Некоторые из его православных друзей должны были точно так же реагировать на «Поэму о старом моряке». Кажется, пафосный тон не подходит к сослагательному наклонению. Здесь присутствует поэтический голос, пропитанный росой и райским молоком. Но в отличие от своей матриархальной наставницы, которая может свободно парить между мирами и скакать в этих рамках, как средневековая ведьма, ученик обречен на выбор. Голоса предков, которые хан слышит сквозь шум у истоков священной реки, «пророчат войну». А неистовые противники войны принадлежат настолько разным мирам, что дальше некуда.
Высоко вверху залитая светом сфера буржуазно-протестантской самодостаточности и веры, светящееся голубое небо, которое бороздит метафорическая птица. Плоскогорье, полное садов, стен и башен; между ними тела, сухо и грубо вписанные в свои контуры. Снизу — потоки из земных глубин; взмывающие в воздух скалы, словно шарики для настольного тенниса, на которых в лунном свете царят ведьмы с их чувственными ритуалами и заставляют языки летать, глаза открываться, а с таким старанием созданные очертания тел превращают в мусор и пепел. Так, предсказанная война идет с одной стороны на давно исчезнувшем ристалище, где христианские патриархальные полчища, облаченные в доспехи, сметают со своего пути языческую плоть и сминают стальной рукой луну. С другой стороны, это происходит на вертикальных плоскостях, разделяющих высшие и глубинные уровни человеческого сознания и служащих лестницей для вражеских воинов. Читая «Кубла Хана», мы при помощи крохотного зонда проникаем в голову самого Самюэля Тейлора Колриджа, парим над священной рекой, соединяющей разные уровни. И становимся свидетелями отчаянных попыток баланса в беспощадной борьбе между жизнью и смертью.

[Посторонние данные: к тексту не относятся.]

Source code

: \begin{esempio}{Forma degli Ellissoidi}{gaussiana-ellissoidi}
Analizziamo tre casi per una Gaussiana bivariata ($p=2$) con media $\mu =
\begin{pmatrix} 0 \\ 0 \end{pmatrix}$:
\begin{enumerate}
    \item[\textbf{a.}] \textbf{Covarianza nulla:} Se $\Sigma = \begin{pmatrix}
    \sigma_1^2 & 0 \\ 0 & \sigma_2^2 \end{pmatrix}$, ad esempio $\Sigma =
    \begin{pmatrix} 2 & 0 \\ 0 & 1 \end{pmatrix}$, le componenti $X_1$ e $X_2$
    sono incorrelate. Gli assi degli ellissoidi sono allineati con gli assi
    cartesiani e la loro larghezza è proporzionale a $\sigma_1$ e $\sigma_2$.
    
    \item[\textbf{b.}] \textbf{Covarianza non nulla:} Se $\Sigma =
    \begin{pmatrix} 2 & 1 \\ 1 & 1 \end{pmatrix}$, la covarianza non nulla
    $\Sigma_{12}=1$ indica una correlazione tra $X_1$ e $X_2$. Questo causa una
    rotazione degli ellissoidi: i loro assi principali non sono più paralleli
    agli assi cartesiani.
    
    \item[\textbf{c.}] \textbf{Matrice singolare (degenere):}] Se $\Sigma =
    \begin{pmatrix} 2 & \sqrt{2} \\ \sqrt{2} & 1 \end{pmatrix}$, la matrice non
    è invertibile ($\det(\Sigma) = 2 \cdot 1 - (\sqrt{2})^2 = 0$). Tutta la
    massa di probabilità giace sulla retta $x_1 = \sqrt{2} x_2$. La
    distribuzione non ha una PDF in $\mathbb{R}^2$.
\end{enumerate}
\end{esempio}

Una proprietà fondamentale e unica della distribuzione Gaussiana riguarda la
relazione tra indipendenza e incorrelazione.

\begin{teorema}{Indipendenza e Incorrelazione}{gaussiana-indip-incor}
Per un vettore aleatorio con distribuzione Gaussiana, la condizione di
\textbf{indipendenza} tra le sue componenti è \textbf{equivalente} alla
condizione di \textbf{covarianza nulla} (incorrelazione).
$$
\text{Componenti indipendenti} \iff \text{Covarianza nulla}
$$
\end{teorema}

Колридж опубликовал свое стихотворение через восемнадцать лет после написания, якобы под влиянием лорда Байрона, которому особенно понравилась одна строчка: «A woman wailing for her demon lover». Но христианская сторона уже давно одержала победу в душе Самюэля Тейлора Колриджа.
— Ты должен, — сказал Даниель, когда мы уже сидели на кухне после неспокойно проведенной ночи. Передо мной стояла огромная сковородка яичницы с беконом, а мой друг ел зелень — видимо, решил поупражняться в сдержанности.
Солнце стояло уже довольно высоко и пускало в меня желтые стрелы, как раз в мой слабый правый глаз. Возможно, он так сильно налился кровью, что оно приняло зрачок за мишень.